The field of Expressive Arts Therapy (aka EXA) is a method and philosophy of healing and creating change through the arts.
The field of Expressive Arts Therapy was founded in the 1970′s, by a revolutionary group of artists, therapists and thinkers, including Shaun McNiff and Paolo Knill at Leslie University, in Boston Massachusetts. In the intervening decades, it has become among the fastest growing helping professions in the world for a very simple reason. Expressive arts helps artists understand how to be helpful directly through the arts, without reliance on psychology.
The institute curriculum is based on the model of Intermodal Expressive Therapy that was developed by Paolo Knill, Shaun McNiff, Norma Canner, Stephen K, Levine, Elizabeth McKim and others. This model integrates the various arts disciplines: —visual art, music/voice/sound, dance/movement, poetry/writing, drama/ theater —into an interdisciplinary framework with an emphasis on creative process. At the root of this powerful work is the development of a deep ground in our senses and our sensibilities. Students devote their studio experience to the practice of following their innate body wisdom and the phenomenon of their internal processes, through artistic and aesthetic exploration. Through our creative abilities and our attentive spirits we can sharpen our understanding of the inherent knowledge we carry in our bodies.
“The arts are a big enough container to hold our most profound grief or deepest joy. Art can help us meet our greatest challenges, facing struggles with dignity, and celebrating the beauty of our lives.” Judith Greer Essex
Expressive Arts Therapy has a rich and complex philosophical background, which cannot be easily summed up. However there are four tenets which are of value in differentiating it from other arts therapies:
Expressive Arts Therapy is based upon the practice and language of the studio.

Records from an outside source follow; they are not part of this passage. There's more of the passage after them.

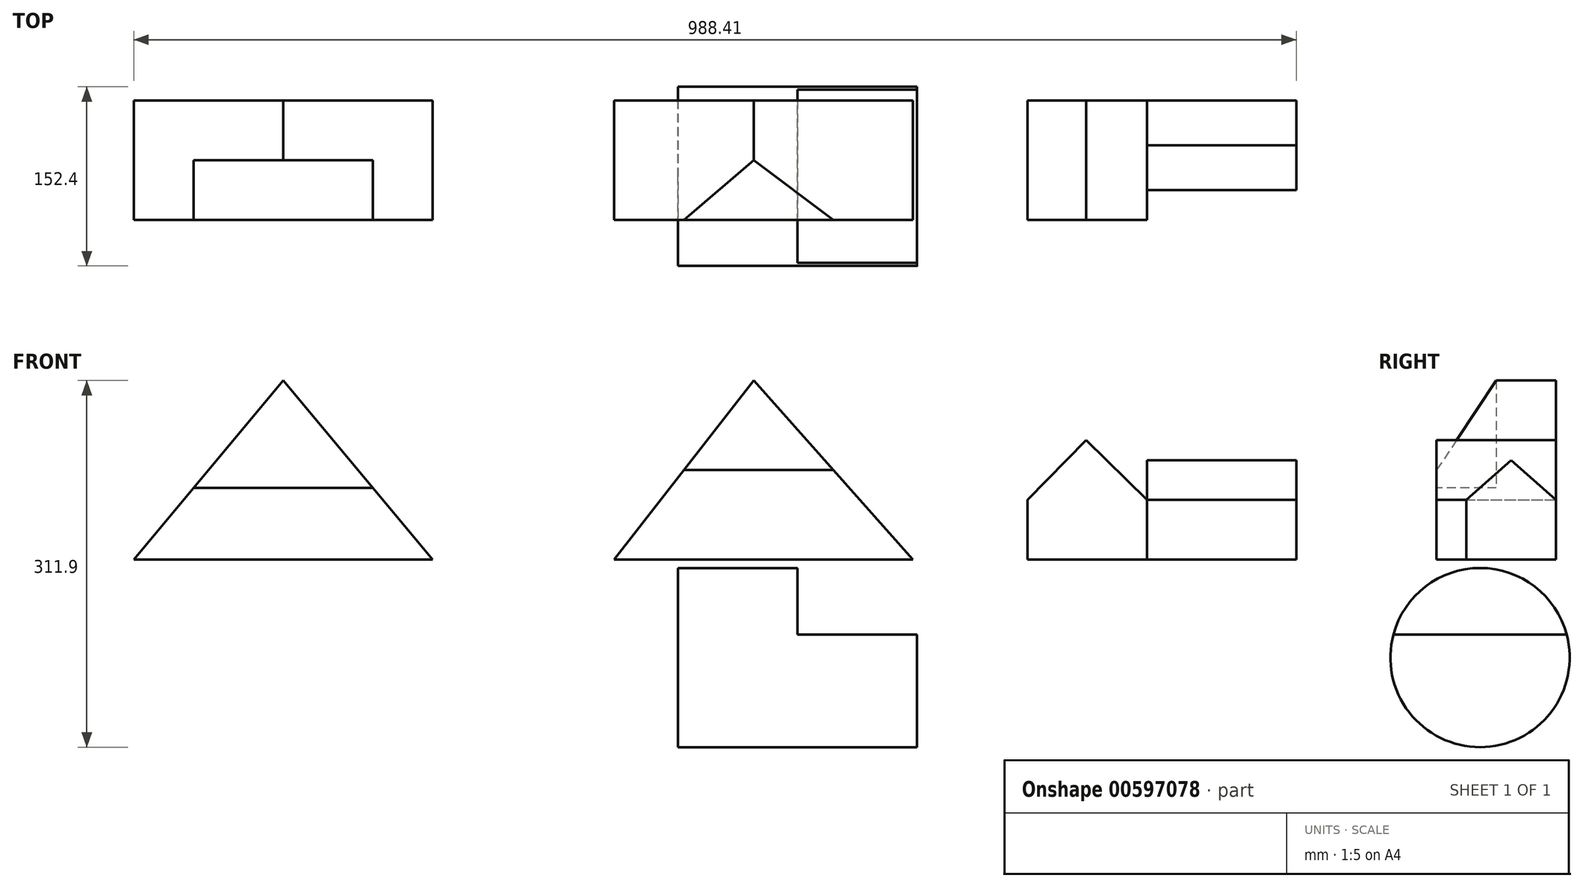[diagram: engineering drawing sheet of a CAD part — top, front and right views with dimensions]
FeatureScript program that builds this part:
annotation { "Feature Type Name" : "Feature", "Feature Type Description" : "" }
export const myFeature = defineFeature(function(context is Context, id is Id, definition is map)
    precondition{}
    {
        {
            var Q0;
            Q0=qCreatedBy(makeId("Front.planeOp"),FACE);
            var sketch = newSketch(context, id + "F0", { "sketchPlane" : qUnion([Q0])});
            skLineSegment(sketch, "E0", {"start": v(-127, 0) * mm, "end": v(127, 0) * mm});
            skLineSegment(sketch, "E1", {"start": v(127, 0) * mm, "end": v(0, 152.4) * mm});
            skLineSegment(sketch, "E2", {"start": v(0, 152.4) * mm, "end": v(-127, 0) * mm});
            skSolve(sketch);
        }
        {
            var Q0;
            Q0 = qSketchRegion(id + "F0", true);
            extrude(context, id + "F1", {"entities" : qUnion([Q0]), "depth" : 101.6 * mm, "offsetDistance" : 25.4 * mm});
        }
        {
            var Q0;
            Q0=makeQuery(id+"F1.opExtrude","CAP_FACE",FACE,{"disambiguationData":[OSD([sQuery(id+"F0.wireOp",EDGE,"E0"),sQuery(id+"F0.wireOp",EDGE,"E1"),sQuery(id+"F0.wireOp",EDGE,"E2")])],"isStart":false});
            var sketch = newSketch(context, id + "F2", { "sketchPlane" : qUnion([Q0])});
            skLineSegment(sketch, "E3", {"start": v(-76.2, 60.96) * mm, "end": v(76.2, 60.96) * mm});
            skLineSegment(sketch, "E4", {"start": v(76.2, 60.96) * mm, "end": v(0, 152.4) * mm});
            skLineSegment(sketch, "E5", {"start": v(0, 152.4) * mm, "end": v(-76.2, 60.96) * mm});
            skSolve(sketch);
        }
        {
            var Q0;
            Q0 = qSketchRegion(id + "F2", true);
            extrude(context, id + "F3", {"entities" : qUnion([Q0]), "operationType" : NewBodyOperationType.REMOVE, "oppositeDirection" : true, "depth" : 50.8 * mm, "offsetDistance" : 25.4 * mm});
        }
        {
            var Q0;
            Q0=qCreatedBy(makeId("Front.planeOp"),FACE);
            var sketch = newSketch(context, id + "F4", { "sketchPlane" : qUnion([Q0])});
            skLineSegment(sketch, "E6", {"start": v(281.3, 0) * mm, "end": v(535.3, 0) * mm});
            skLineSegment(sketch, "E7", {"start": v(535.3, 0) * mm, "end": v(400.1, 152.4) * mm});
            skLineSegment(sketch, "E8", {"start": v(400.1, 152.4) * mm, "end": v(281.3, 0) * mm});
            skSolve(sketch);
        }
        {
            var Q0;
            Q0 = qSketchRegion(id + "F4", true);
            extrude(context, id + "F5", {"entities" : qUnion([Q0]), "depth" : 101.6 * mm, "offsetDistance" : 25.4 * mm});
        }
        {
            var Q0;
            Q0=qCreatedBy(makeId("Right.planeOp"),FACE);
            cPlane(context, id + "F6", {"entities" : qUnion([Q0]), "cplaneType" : CPlaneType.OFFSET, "offset" : 539 * mm, "width" : 152.4 * mm, "height" : 152.4 * mm});
        }
        {
            var Q0;
            Q0=qCreatedBy(id+"F6.planeOp",FACE);
            var sketch = newSketch(context, id + "F7", { "sketchPlane" : qUnion([Q0])});
            skLineSegment(sketch, "E9", {"start": v(-101.6, 76.2) * mm, "end": v(-50.8, 152.4) * mm});
            skLineSegment(sketch, "E10", {"start": v(-50.8, 152.4) * mm, "end": v(-101.6, 152.4) * mm});
            skLineSegment(sketch, "E11", {"start": v(-101.6, 152.4) * mm, "end": v(-101.6, 76.2) * mm});
            skSolve(sketch);
        }
        {
            var Q0;
            Q0 = qSketchRegion(id + "F7", true);
            extrude(context, id + "F8", {"entities" : qUnion([Q0]), "operationType" : NewBodyOperationType.REMOVE, "oppositeDirection" : true, "depth" : 241.3 * mm, "offsetDistance" : 25.4 * mm});
        }
        {
            var Q0;
            Q0=qCreatedBy(makeId("Front.planeOp"),FACE);
            var sketch = newSketch(context, id + "F9", { "sketchPlane" : qUnion([Q0])});
            skLineSegment(sketch, "E12", {"start": v(632.81, 50.8) * mm, "end": v(632.81, 0) * mm});
            skLineSegment(sketch, "E13", {"start": v(632.81, 0) * mm, "end": v(734.41, 0) * mm});
            skLineSegment(sketch, "E14", {"start": v(734.41, 0) * mm, "end": v(734.41, 50.8) * mm});
            skLineSegment(sketch, "E15", {"start": v(734.41, 50.8) * mm, "end": v(682.72, 101.6) * mm});
            skLineSegment(sketch, "E16", {"start": v(682.72, 101.6) * mm, "end": v(632.81, 50.8) * mm});
            skSolve(sketch);
        }
        {
            var Q0;
            Q0 = qSketchRegion(id + "F9", true);
            extrude(context, id + "F10", {"entities" : qUnion([Q0]), "depth" : 101.6 * mm, "offsetDistance" : 25.4 * mm});
        }
        {
            var Q0;
            Q0=makeQuery(id+"F10.opExtrude","SWEPT_FACE",FACE,{"disambiguationData":[OSD([sQuery(id+"F9.wireOp",EDGE,"E14")])]});
            var sketch = newSketch(context, id + "F11", { "sketchPlane" : qUnion([Q0])});
            skLineSegment(sketch, "E17", {"start": v(0, 0) * mm, "end": v(-76.2, 0) * mm});
            skLineSegment(sketch, "E18", {"start": v(-76.2, 0) * mm, "end": v(-76.2, 50.8) * mm});
            skLineSegment(sketch, "E19", {"start": v(-76.2, 50.8) * mm, "end": v(-38.1, 84.4) * mm});
            skLineSegment(sketch, "E20", {"start": v(-38.1, 84.4) * mm, "end": v(0, 50.8) * mm});
            skLineSegment(sketch, "E21", {"start": v(0, 50.8) * mm, "end": v(0, 0) * mm});
            skSolve(sketch);
        }
        {
            var Q0;
            Q0 = qSketchRegion(id + "F11", true);
            extrude(context, id + "F12", {"entities" : qUnion([Q0]), "operationType" : NewBodyOperationType.ADD, "depth" : 127 * mm, "offsetDistance" : 25.4 * mm});
        }
        {
            var Q0;
            Q0=qCreatedBy(id+"F6.planeOp",FACE);
            var sketch = newSketch(context, id + "F13", { "sketchPlane" : qUnion([Q0])});
            skCircle(sketch, "E22", {"center": v(-64.66, -83.3) * mm, "radius": 76.2 * mm});
            skSolve(sketch);
        }
        {
            var Q0;
            Q0 = qSketchRegion(id + "F13", true);
            extrude(context, id + "F14", {"entities" : qUnion([Q0]), "oppositeDirection" : true, "depth" : 203.2 * mm, "offsetDistance" : 25.4 * mm});
        }
        {
            var Q0;
            Q0=makeQuery(id+"F14.opExtrude","CAP_FACE",FACE,{"disambiguationData":[OSD([sQuery(id+"F13.wireOp",EDGE,"E22")])],"isStart":true});
            var sketch = newSketch(context, id + "F15", { "sketchPlane" : qUnion([Q0])});
            skLineSegment(sketch, "E23", {"start": v(-138.3, -63.69) * mm, "end": v(8.98, -63.69) * mm});
            skSolve(sketch);
        }
        {
            var Q0;
            {var subQ0=sQuery(id+"F15.wireOp",EDGE,"E23");Q0=makeQuery(id+"F15.imprint","IMPRINT",FACE,{"disambiguationData":[TD([[makeQuery(id+"F15.imprint","IMPRINT",EDGE,{"derivedFrom":subQ0}),1.0]])]});}
            extrude(context, id + "F16", {"entities" : qUnion([Q0]), "operationType" : NewBodyOperationType.REMOVE, "oppositeDirection" : true, "depth" : 101.6 * mm, "offsetDistance" : 25.4 * mm});
        }
    });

Expressive Arts Therapists use low skill, high sensitivity methods of art making which emphasize art as a tool for self-discovery. Art-making helps us restore what is lost, broken and missing in our lives. It leads to emotional and psychological healing through the aesthetic experience.

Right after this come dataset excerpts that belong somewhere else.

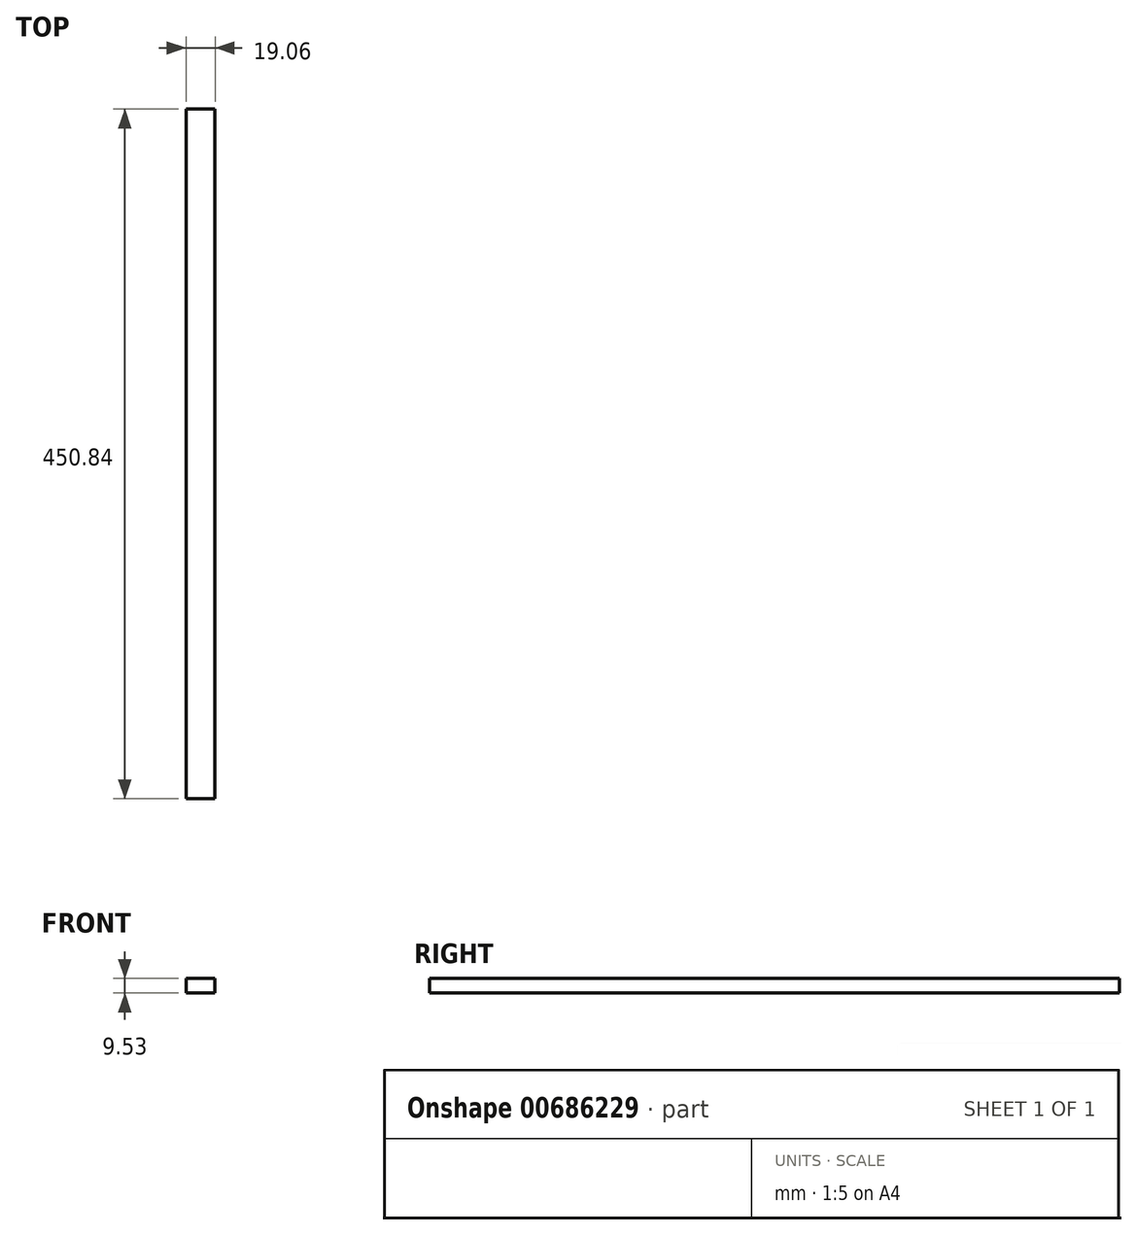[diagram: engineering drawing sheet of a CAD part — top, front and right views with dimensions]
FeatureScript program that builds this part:
annotation { "Feature Type Name" : "Feature", "Feature Type Description" : "" }
export const myFeature = defineFeature(function(context is Context, id is Id, definition is map)
    precondition{}
    {
        {
            var Q0;
            Q0=qCreatedBy(makeId("Front.planeOp"),FACE);
            var sketch = newSketch(context, id + "F0", { "sketchPlane" : qUnion([Q0])});
            skLineSegment(sketch, "E0.top", {"start": v(9.52, 9.53) * mm, "end": v(-9.53, 9.53) * mm});
            skLineSegment(sketch, "E0.left", {"start": v(9.52, 0) * mm, "end": v(9.52, 9.53) * mm});
            skLineSegment(sketch, "E0.right", {"start": v(-9.53, 0) * mm, "end": v(-9.53, 9.53) * mm});
            skLineSegment(sketch, "E1", {"start": v(-9.53, 0) * mm, "end": v(9.53, 0) * mm});
            skSolve(sketch);
        }
        {
            var Q0;
            Q0 = qSketchRegion(id + "F0", true);
            extrude(context, id + "F1", {"entities" : qUnion([Q0]), "endBound" : BoundingType.SYMMETRIC, "depth" : 450.85 * mm, "offsetDistance" : 25.4 * mm});
        }
    });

Expressive Arts Therapy is grounded in aesthetics.
The artist is immersed in a creative dialogue with art and art-making that is phenomenological in nature. That is to say they engage their work by noticing its observable physical properties such as color of line, quality of motion, or rhythm of song, without assigning meaning to these qualities. In this way, artists remain “with” their images and processes, without the literal interpretation that sometimes interferes with the process of self-discovery through art-making.
Expressive Arts Therapy is interdisciplinary.
Each art discipline offers a unique sensory experience or modality. For instance, the essential sensory modality of dance is kinesthetic, whereas in music it is auditory. By working across art disciplines, we use the multi-sensory potential of imagination, and its ability to inform us about our past, our present and our personal myth. By transferring feelings and images between media, one’s experiences are deepened and amplified beyond their original form.
Expressive Arts Therapy is informed by post-modern views of philosophy and psychology.
Expressive Arts Therapy utilizes the imagination’s ability to connect us to the world of myth, meaning and images. Such ideas appear in work of James Hillman, archetypal psychology, narrative, and feminist approaches to psychotherapy.